An ETF is an "Exchange Traded Fund." Essentially it is a mutual fund that trades like a stock, allowing investors to get in or out at any point without worry about any special fees, which many mutual funds charge. Each trade in or out is subject to the same commission your broker would charge for a stock trade. Most ETFs are designed to track an index. Some brokers allow you to trade a few ETFs commission free, provided you hold the ETF's in your account long enough.

The following are tips to help you select ETFs for your portfolio:

Broad Indexes

An ETF is a great way to invest in the "broad market" as it is often called. This refers to ETFs that track indexes that track the performance of a wide range of companies. These include the Dow Jones Industrial Average ETF (DIA), The S&P 500 ETF (SPY) and the "PowerShares QQQ Trust" (QQQ), which tracks the Nasdaq 100 index. While it would be unwise to put all of your investments into one of these indexes, holding a small portion of your retirement savings in each makes great sense.

Bond Funds

There are a wide variety of bond funds traded as ETFs. As with mutual funds, you can choose to invest in ETFs that invest in government bonds and corporate bonds. You can also choose funds of either type with short, intermediate or long term bonds. Corporate bonds are riskier than government bonds. Municipal bonds, like corporate bonds, vary in risk. Long term bonds are riskier than short term bonds. Any bond fund has the potential to lose value, but generally they tend to be more stable in value than stock funds. Bond funds are suitable investments for both retirement savings and college savings accounts. For college funds, emphasize short and intermediate term funds.

Sector Funds

There are number of funds that focus all of their investments on stocks in a particular sector. These funds tend to be much riskier.
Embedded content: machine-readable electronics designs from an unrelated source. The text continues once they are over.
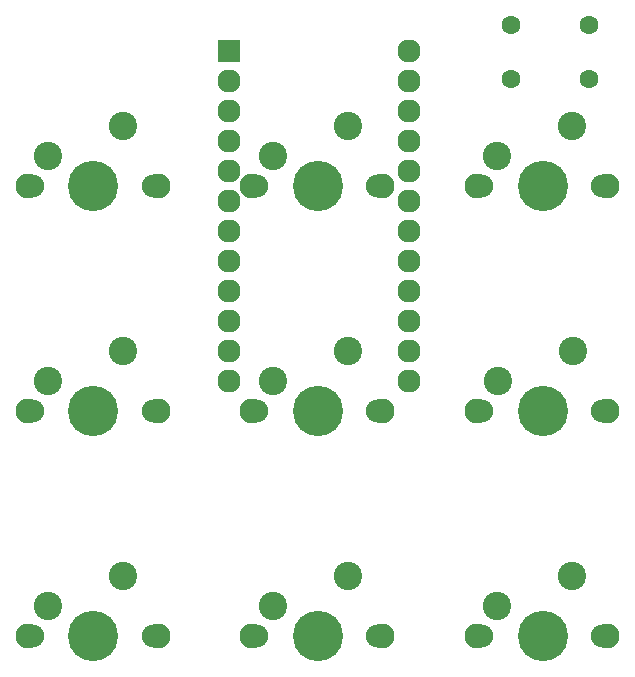
<source format=gbr>
%TF.GenerationSoftware,Altium Limited,Altium Designer,20.1.12 (249)*%
G04 Layer_Color=8388736*
%FSLAX26Y26*%
%MOIN*%
%TF.SameCoordinates,F1925889-B8ED-483B-8674-5474D18B1AF1*%
%TF.FilePolarity,Negative*%
%TF.FileFunction,Soldermask,Top*%
%TF.Part,Single*%
G01*
G75*
%TA.AperFunction,ComponentPad*%
%ADD21C,0.077016*%
%ADD22R,0.077016X0.077016*%
%ADD23C,0.167449*%
%ADD24C,0.094614*%
%ADD25C,0.082803*%
%ADD26C,0.074929*%
%ADD27C,0.063118*%
D21*
X848854Y1624174D02*
D03*
Y2224174D02*
D03*
Y2024174D02*
D03*
Y1824174D02*
D03*
Y1924174D02*
D03*
Y1424174D02*
D03*
Y1524174D02*
D03*
Y1224174D02*
D03*
Y2124174D02*
D03*
Y1724174D02*
D03*
Y1324174D02*
D03*
X1448854Y1624174D02*
D03*
Y2324174D02*
D03*
Y2024174D02*
D03*
Y2224174D02*
D03*
Y1824174D02*
D03*
Y1924174D02*
D03*
Y1424174D02*
D03*
Y1524174D02*
D03*
Y1224174D02*
D03*
Y1724174D02*
D03*
Y1324174D02*
D03*
Y2124174D02*
D03*
D22*
X848854Y2324174D02*
D03*
D23*
X397047Y375000D02*
D03*
Y1124213D02*
D03*
X1146496Y1123189D02*
D03*
X1895709D02*
D03*
X1146260Y375000D02*
D03*
X1895472D02*
D03*
X397047Y1873425D02*
D03*
X1146260D02*
D03*
X1895472D02*
D03*
D24*
X246457Y474409D02*
D03*
X496457Y574409D02*
D03*
X246457Y1223622D02*
D03*
X496457Y1323622D02*
D03*
X995905Y1222598D02*
D03*
X1245906Y1322598D02*
D03*
X1745118Y1222598D02*
D03*
X1995118Y1322598D02*
D03*
X995669Y474409D02*
D03*
X1245669Y574409D02*
D03*
X1744882Y474409D02*
D03*
X1994882Y574409D02*
D03*
X246457Y1972835D02*
D03*
X496457Y2072835D02*
D03*
X995669Y1972835D02*
D03*
X1245669Y2072835D02*
D03*
X1744882Y1972835D02*
D03*
X1994882Y2072835D02*
D03*
D25*
X178543Y374409D02*
D03*
X612008D02*
D03*
X178543Y1123622D02*
D03*
X612008D02*
D03*
X927992Y1122598D02*
D03*
X1361457D02*
D03*
X1677205D02*
D03*
X2110669D02*
D03*
X927756Y374409D02*
D03*
X1361220D02*
D03*
X1676968D02*
D03*
X2110433D02*
D03*
X178543Y1872835D02*
D03*
X612008D02*
D03*
X927756D02*
D03*
X1361220D02*
D03*
X1676968D02*
D03*
X2110433D02*
D03*
D26*
X195472Y374409D02*
D03*
X595472D02*
D03*
X195472Y1123622D02*
D03*
X595472D02*
D03*
X944921Y1122598D02*
D03*
X1344921D02*
D03*
X1694134D02*
D03*
X2094134D02*
D03*
X944685Y374409D02*
D03*
X1344685D02*
D03*
X1693898D02*
D03*
X2093898D02*
D03*
X195472Y1872835D02*
D03*
X595472D02*
D03*
X944685D02*
D03*
X1344685D02*
D03*
X1693898D02*
D03*
X2093898D02*
D03*
D27*
X1788740Y2229291D02*
D03*
Y2410394D02*
D03*
X2048583Y2229291D02*
D03*
Y2410394D02*
D03*
%TF.MD5,42df6162b09d39fdaa2f4b7ad76163e1*%
M02*

</source>
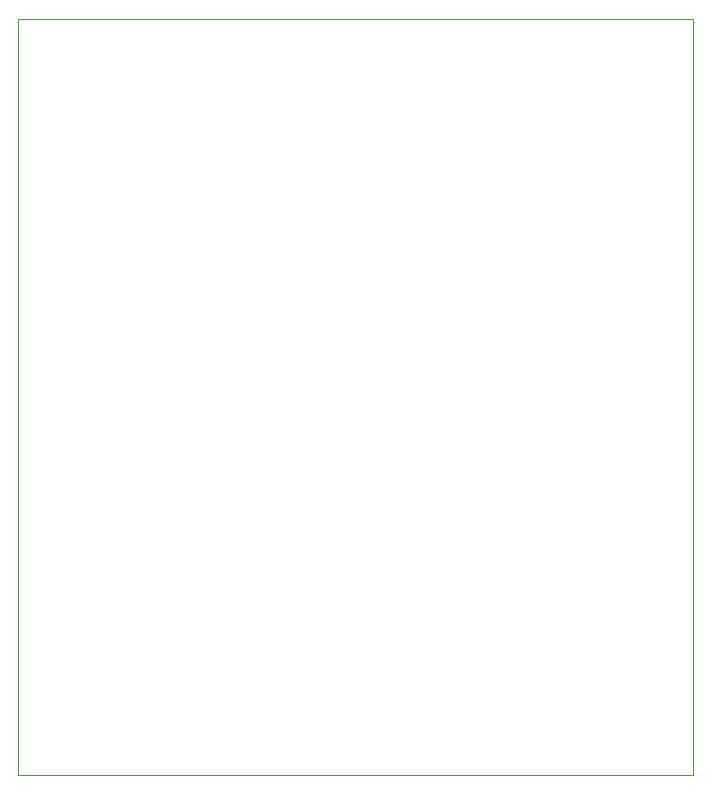
<source format=gm1>
G04 #@! TF.FileFunction,Profile,NP*
%FSLAX46Y46*%
G04 Gerber Fmt 4.6, Leading zero omitted, Abs format (unit mm)*
G04 Created by KiCad (PCBNEW 4.0.2-stable) date Tuesday, November 15, 2016 'AMt' 11:41:50 AM*
%MOMM*%
G01*
G04 APERTURE LIST*
%ADD10C,0.100000*%
G04 APERTURE END LIST*
D10*
X155575000Y-28067000D02*
X155575000Y-92075000D01*
X98425000Y-92075000D02*
X98425000Y-28067000D01*
X155575000Y-92075000D02*
X98425000Y-92075000D01*
X98425000Y-28067000D02*
X155575000Y-28067000D01*
M02*

</source>
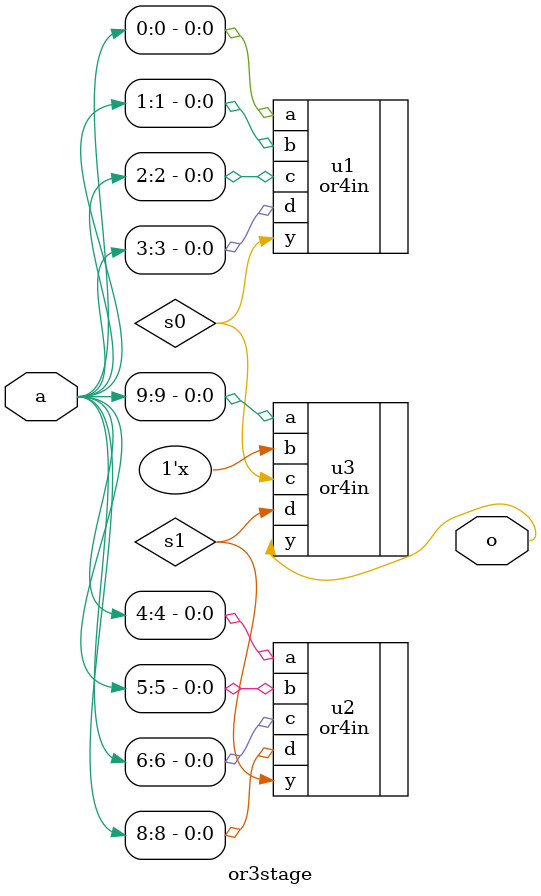
<source format=v>
`timescale 1ns / 1ps


module or3stage(
    input wire [9:0] a,
    output wire o);
    wire s0,s1;
    or4in u1 (
        .a(a[0]),
        .b(a[1]),
        .c(a[2]),
        .d(a[3]),
        .y(s0)
        );    
    or4in u2 (
        .a(a[4]),
        .b(a[5]),
        .c(a[6]),
        .d(a[8]),
        .y(s1)
        );
    or4in u3 (
        .a(a[9]),
        .b(a[10]),
        .c(s0),
        .d(s1),
        .y(o)
        );
endmodule

</source>
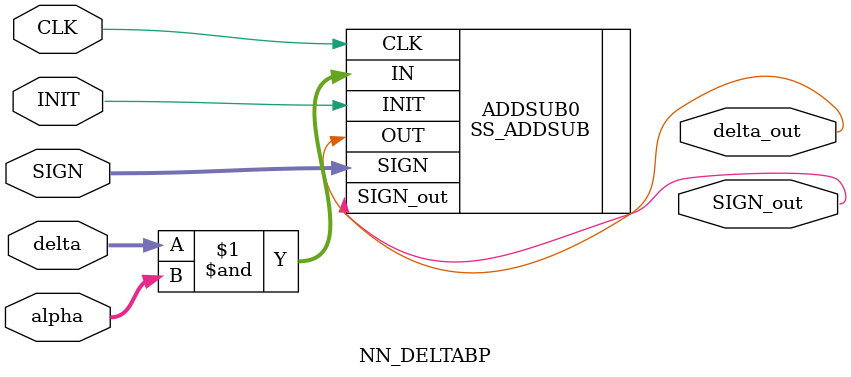
<source format=v>




module NN_DELTABP(CLK,INIT,delta,SIGN,alpha,delta_out,SIGN_out);

parameter N = 3; // Number of Node in next layer

input CLK,INIT;
input [N-1:0] delta, SIGN, alpha;

output delta_out;
output SIGN_out;



SS_ADDSUB ADDSUB0(.CLK(CLK),.INIT(INIT),.IN(delta&alpha),.SIGN(SIGN),.OUT(delta_out),.SIGN_out(SIGN_out));
defparam ADDSUB0.N = N;
//defparam ADDSUB0.POLARITY_COUNT_SIZE = 8;




endmodule
</source>
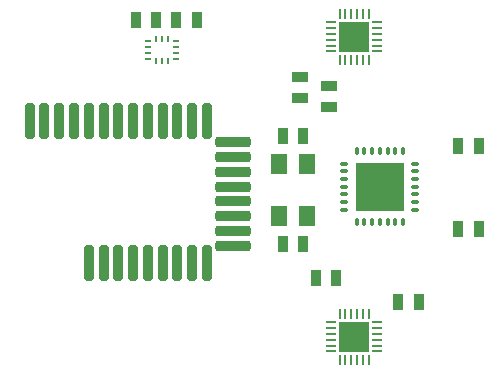
<source format=gbp>
G04 Layer_Color=128*
%FSLAX43Y43*%
%MOMM*%
G71*
G01*
G75*
%ADD13R,1.400X0.850*%
%ADD14R,0.850X1.400*%
G04:AMPARAMS|DCode=38|XSize=0.25mm|YSize=0.55mm|CornerRadius=0.063mm|HoleSize=0mm|Usage=FLASHONLY|Rotation=270.000|XOffset=0mm|YOffset=0mm|HoleType=Round|Shape=RoundedRectangle|*
%AMROUNDEDRECTD38*
21,1,0.250,0.425,0,0,270.0*
21,1,0.125,0.550,0,0,270.0*
1,1,0.125,-0.212,-0.063*
1,1,0.125,-0.212,0.063*
1,1,0.125,0.212,0.063*
1,1,0.125,0.212,-0.063*
%
%ADD38ROUNDEDRECTD38*%
%ADD39R,0.550X0.250*%
%ADD40R,0.250X0.550*%
G04:AMPARAMS|DCode=41|XSize=3mm|YSize=0.85mm|CornerRadius=0.212mm|HoleSize=0mm|Usage=FLASHONLY|Rotation=270.000|XOffset=0mm|YOffset=0mm|HoleType=Round|Shape=RoundedRectangle|*
%AMROUNDEDRECTD41*
21,1,3.000,0.425,0,0,270.0*
21,1,2.575,0.850,0,0,270.0*
1,1,0.425,-0.212,-1.288*
1,1,0.425,-0.212,1.288*
1,1,0.425,0.212,1.288*
1,1,0.425,0.212,-1.288*
%
%ADD41ROUNDEDRECTD41*%
G04:AMPARAMS|DCode=42|XSize=0.85mm|YSize=3mm|CornerRadius=0.212mm|HoleSize=0mm|Usage=FLASHONLY|Rotation=270.000|XOffset=0mm|YOffset=0mm|HoleType=Round|Shape=RoundedRectangle|*
%AMROUNDEDRECTD42*
21,1,0.850,2.575,0,0,270.0*
21,1,0.425,3.000,0,0,270.0*
1,1,0.425,-1.288,-0.212*
1,1,0.425,-1.288,0.212*
1,1,0.425,1.288,0.212*
1,1,0.425,1.288,-0.212*
%
%ADD42ROUNDEDRECTD42*%
%ADD43O,0.900X0.250*%
%ADD44O,0.250X0.900*%
%ADD45R,2.600X2.600*%
%ADD46R,4.180X4.180*%
%ADD47O,0.300X0.700*%
%ADD48O,0.700X0.300*%
%ADD49R,1.400X1.800*%
D13*
X24003Y34022D02*
D03*
Y32272D02*
D03*
X26416Y33260D02*
D03*
Y31510D02*
D03*
D14*
X10069Y38854D02*
D03*
X11819D02*
D03*
X15212Y38862D02*
D03*
X13462D02*
D03*
X27051Y17018D02*
D03*
X25301D02*
D03*
X32272Y14986D02*
D03*
X34022D02*
D03*
X22493Y19939D02*
D03*
X24243D02*
D03*
Y29083D02*
D03*
X22493D02*
D03*
X39102Y21209D02*
D03*
X37352D02*
D03*
Y28194D02*
D03*
X39102D02*
D03*
D38*
X11144Y35572D02*
D03*
D39*
Y36072D02*
D03*
Y36572D02*
D03*
Y37072D02*
D03*
X13494D02*
D03*
Y36572D02*
D03*
Y36072D02*
D03*
Y35572D02*
D03*
D40*
X11819Y37247D02*
D03*
X12319D02*
D03*
X12819D02*
D03*
Y35397D02*
D03*
X12319D02*
D03*
X11819D02*
D03*
D41*
X16088Y30365D02*
D03*
X14838D02*
D03*
X13588D02*
D03*
X12338D02*
D03*
X11088D02*
D03*
X9838D02*
D03*
X8588D02*
D03*
X7338D02*
D03*
X6088D02*
D03*
X4838D02*
D03*
X3588D02*
D03*
X2338D02*
D03*
X1088D02*
D03*
X16088Y18315D02*
D03*
X14838D02*
D03*
X13588D02*
D03*
X12338D02*
D03*
X11088D02*
D03*
X9838D02*
D03*
X8588D02*
D03*
X7338D02*
D03*
X6088D02*
D03*
D42*
X18288Y28515D02*
D03*
Y27265D02*
D03*
Y26015D02*
D03*
Y24765D02*
D03*
Y23515D02*
D03*
Y22265D02*
D03*
Y21015D02*
D03*
Y19765D02*
D03*
D43*
X26625Y10815D02*
D03*
Y11315D02*
D03*
Y11815D02*
D03*
Y12315D02*
D03*
Y12815D02*
D03*
Y13315D02*
D03*
X30525D02*
D03*
Y12815D02*
D03*
Y12315D02*
D03*
Y11815D02*
D03*
Y11315D02*
D03*
Y10815D02*
D03*
X30525Y38715D02*
D03*
Y38215D02*
D03*
Y37715D02*
D03*
Y37215D02*
D03*
Y36715D02*
D03*
Y36215D02*
D03*
X26625D02*
D03*
Y36715D02*
D03*
Y37215D02*
D03*
Y37715D02*
D03*
Y38215D02*
D03*
Y38715D02*
D03*
D44*
X27325Y14015D02*
D03*
X27825D02*
D03*
X28325D02*
D03*
X28825D02*
D03*
X29325D02*
D03*
X29825D02*
D03*
Y10115D02*
D03*
X29325D02*
D03*
X28825D02*
D03*
X28325D02*
D03*
X27825D02*
D03*
X27325D02*
D03*
X29825Y35515D02*
D03*
X29325D02*
D03*
X28825D02*
D03*
X28325D02*
D03*
X27825D02*
D03*
X27325D02*
D03*
Y39415D02*
D03*
X27825D02*
D03*
X28325D02*
D03*
X28825D02*
D03*
X29325D02*
D03*
X29825D02*
D03*
D45*
X28575Y12065D02*
D03*
X28575Y37465D02*
D03*
D46*
X30734Y24765D02*
D03*
D47*
X28784Y21765D02*
D03*
X29434D02*
D03*
X30084D02*
D03*
X30734D02*
D03*
X31384D02*
D03*
X32034D02*
D03*
X32684D02*
D03*
Y27765D02*
D03*
X32034D02*
D03*
X31384D02*
D03*
X30734D02*
D03*
X30084D02*
D03*
X29434D02*
D03*
X28784D02*
D03*
D48*
X33734Y22815D02*
D03*
Y23465D02*
D03*
Y24115D02*
D03*
Y24765D02*
D03*
Y25415D02*
D03*
Y26065D02*
D03*
Y26715D02*
D03*
X27734D02*
D03*
Y26065D02*
D03*
Y25415D02*
D03*
Y24765D02*
D03*
Y24115D02*
D03*
Y23465D02*
D03*
Y22815D02*
D03*
D49*
X24568Y26711D02*
D03*
X22168Y22311D02*
D03*
Y26711D02*
D03*
X24568Y22311D02*
D03*
M02*

</source>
The broad index funds provide real diversification because they invest in a variety of companies from across the economic landscape. Sector funds concentrate their bets on a single industry. All of the companies in an industry face the same economic challenges - and benefits together. Hence, these funds behave much more like individual stocks with much greater swings in value. As a general rule, these are not suitable investments.


You can also find ETFs that will give you the opportunity to invest in commodities, like coffee or gasoline. They use a collection of complex securities and contracts that few if anyone fully understands. If you are reading this article, these funds are almost certainly not a fit investment for you. Leave them to others who think they understand the risks and the markets better. Keep your money invested in conservative funds that will provide consistent returns.


You can also find ETFs that provide investments in international markets, some of which focus on mature markets like Europe and others that invest in developing or "emerging" markets in Africa, Latin America and Asia. While some advisors argue that you should have some international exposure in your portfolio, if you intend to live and die in the U.S. - even if you plan to travel abroad - you may be adding more risk to your portfolio with international investments than you're bargaining for. Proceed with caution.

Overall, ETFs should be thought of as Mutual Funds that can be accessed readily through a brokerage account. Compare the fees at your brokerage with investing in no-load (no fee) mutual funds to help you decide which is right for you.